• [Task]:
The records below must be output exactly, with no images carried over.

Saved entries
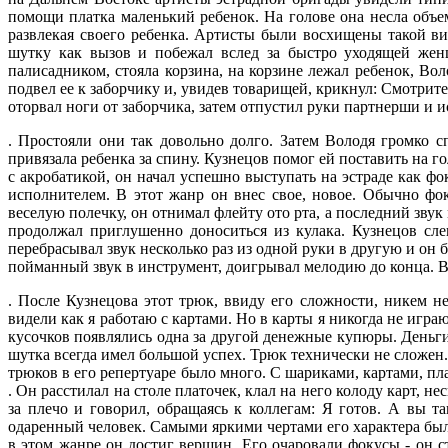
помощи платка маленький ребенок. На голове она несла объем
развлекая своего ребенка. Артисты были восхищены такой вир
шутку как вызов и побежал вслед за быстро уходящей женщ
палисадником, стояла корзина, на корзине лежал ребенок, Во
подвел ее к заборчику и, увидев товарищей, крикнул: Смотрите
оторвал ноги от заборчика, затем отпустил руки партнерши и 
. Простояли они так довольно долго. Затем Володя громко 
привязала ребенка за спину. Кузнецов помог ей поставить на г
с акробатикой, он начал успешно выступать на эстраде как ф
исполнителем. В этот жанр он внес свое, новое. Обычно ф
веселую полечку, он отнимал флейту ото рта, а последний зву
продолжал приглушенно доноситься из кулака. Кузнецов сле
перебрасывал звук несколько раз из одной руки в другую и он б
пойманный звук в инструмент, доигрывал мелодию до конца. 
. После Кузнецова этот трюк, ввиду его сложности, никем 
видели как я работаю с картами. Но в карты я никогда не играю
кусочков появлялись одна за другой денежные купюры. Деньги 
шутка всегда имел большой успех. Трюк технически не сложен.
трюков в его репертуаре было много. С шариками, картами, пл
. Он расстилал на столе платочек, клал на него колоду карт, н
за плечо и говорил, обращаясь к коллегам: Я готов. А вы 
одаренный человек. Самыми яркими чертами его характера были
в этом жанре он достиг вершин. Его очаровали фокусы - он с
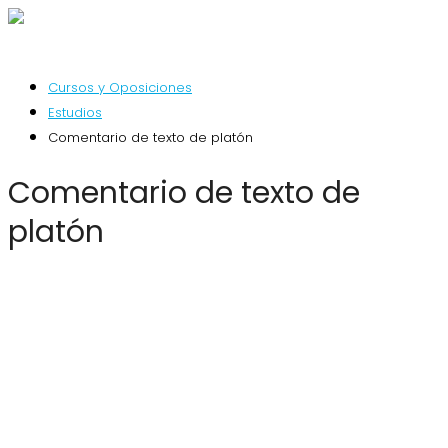
Cursos y Oposiciones
Estudios
Comentario de texto de platón
Comentario de texto de
platón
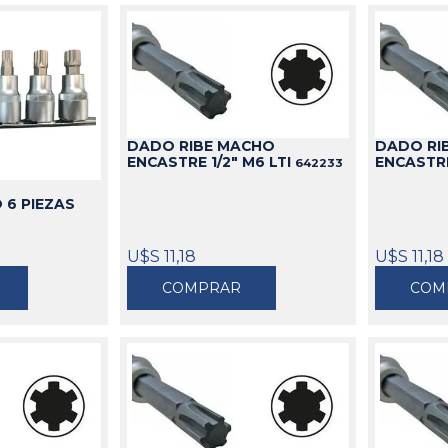
DADO RIBE MACHO
DADO RI
ENCASTRE 1/2" M6 LTI
ENCASTRE
642233
 6 PIEZAS
U$S 11,18
U$S 11,18
COMPRAR
COM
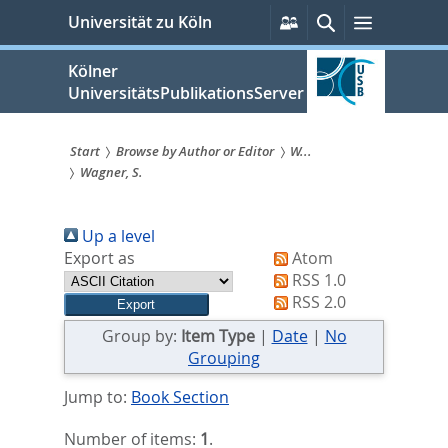
zum
Persönliche
Suche
Menü
Universität zu Köln
Services
Inhalt
springen
Kölner
UniversitätsPublikationsServer
Start
Browse by Author or Editor
W...
Wagner, S.
Sie
sind
Up a level
hier:
Export as
Atom
RSS 1.0
RSS 2.0
Group by:
Item Type
|
Date
|
No
Grouping
Jump to:
Book Section
Number of items:
1
.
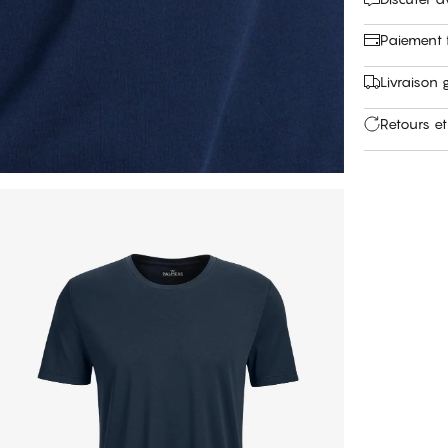
Paiement f
Livraison 
Retours et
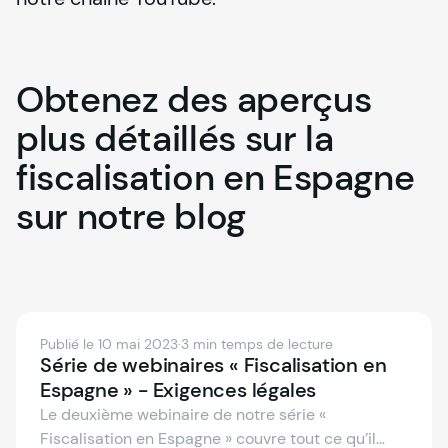
Obtenez
des
aperçus
plus
détaillés
sur
la
fiscalisation
en
Espagne
sur
notre
blog
Publié le 10 mai 2023
·
3 min temps de lecture
Série de webinaires « Fiscalisation en
Espagne » - Exigences légales
Le deuxième webinaire de notre série «
Fiscalisation en Espagne » couvre tout ce qu’il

• [Reply]:
помощи платка маленький ребенок. На голове она несла объем
развлекая своего ребенка. Артисты были восхищены такой вир
шутку как вызов и побежал вслед за быстро уходящей женщ
палисадником, стояла корзина, на корзине лежал ребенок, Во
подвел ее к заборчику и, увидев товарищей, крикнул: Смотрите
оторвал ноги от заборчика, затем отпустил руки партнерши и 
. Простояли они так довольно долго. Затем Володя громко 
привязала ребенка за спину. Кузнецов помог ей поставить на г
с акробатикой, он начал успешно выступать на эстраде как ф
исполнителем. В этот жанр он внес свое, новое. Обычно ф
веселую полечку, он отнимал флейту ото рта, а последний зву
продолжал приглушенно доноситься из кулака. Кузнецов сле
перебрасывал звук несколько раз из одной руки в другую и он б
пойманный звук в инструмент, доигрывал мелодию до конца. 
. После Кузнецова этот трюк, ввиду его сложности, никем 
видели как я работаю с картами. Но в карты я никогда не играю
кусочков появлялись одна за другой денежные купюры. Деньги 
шутка всегда имел большой успех. Трюк технически не сложен.
трюков в его репертуаре было много. С шариками, картами, пл
. Он расстилал на столе платочек, клал на него колоду карт, н
за плечо и говорил, обращаясь к коллегам: Я готов. А вы 
одаренный человек. Самыми яркими чертами его характера были
в этом жанре он достиг вершин. Его очаровали фокусы - он с
Cursos y Oposiciones
Estudios
Comentario de texto de platón
Comentario de texto de
platón
DADO RIBE MACHO
DADO RI
ENCASTRE 1/2" M6 LTI
ENCASTRE
642233
 6 PIEZAS
U$S 11,18
U$S 11,18
COMPRAR
COM
zum
Persönliche
Suche
Menü
Universität zu Köln
Services
Inhalt
springen
Kölner
UniversitätsPublikationsServer
Start
Browse by Author or Editor
W...
Wagner, S.
Sie
sind
Up a level
hier:
Export as
Atom
RSS 1.0
RSS 2.0
Group by:
Item Type
|
Date
|
No
Grouping
Jump to:
Book Section
Number of items:
1
.
Paiement f
Livraison 
Retours et
Obtenez
des
aperçus
plus
détaillés
sur
la
fiscalisation
en
Espagne
sur
notre
blog
Publié le 10 mai 2023
·
3 min temps de lecture
Série de webinaires « Fiscalisation en
Espagne » - Exigences légales
Le deuxième webinaire de notre série «
Fiscalisation en Espagne » couvre tout ce qu’il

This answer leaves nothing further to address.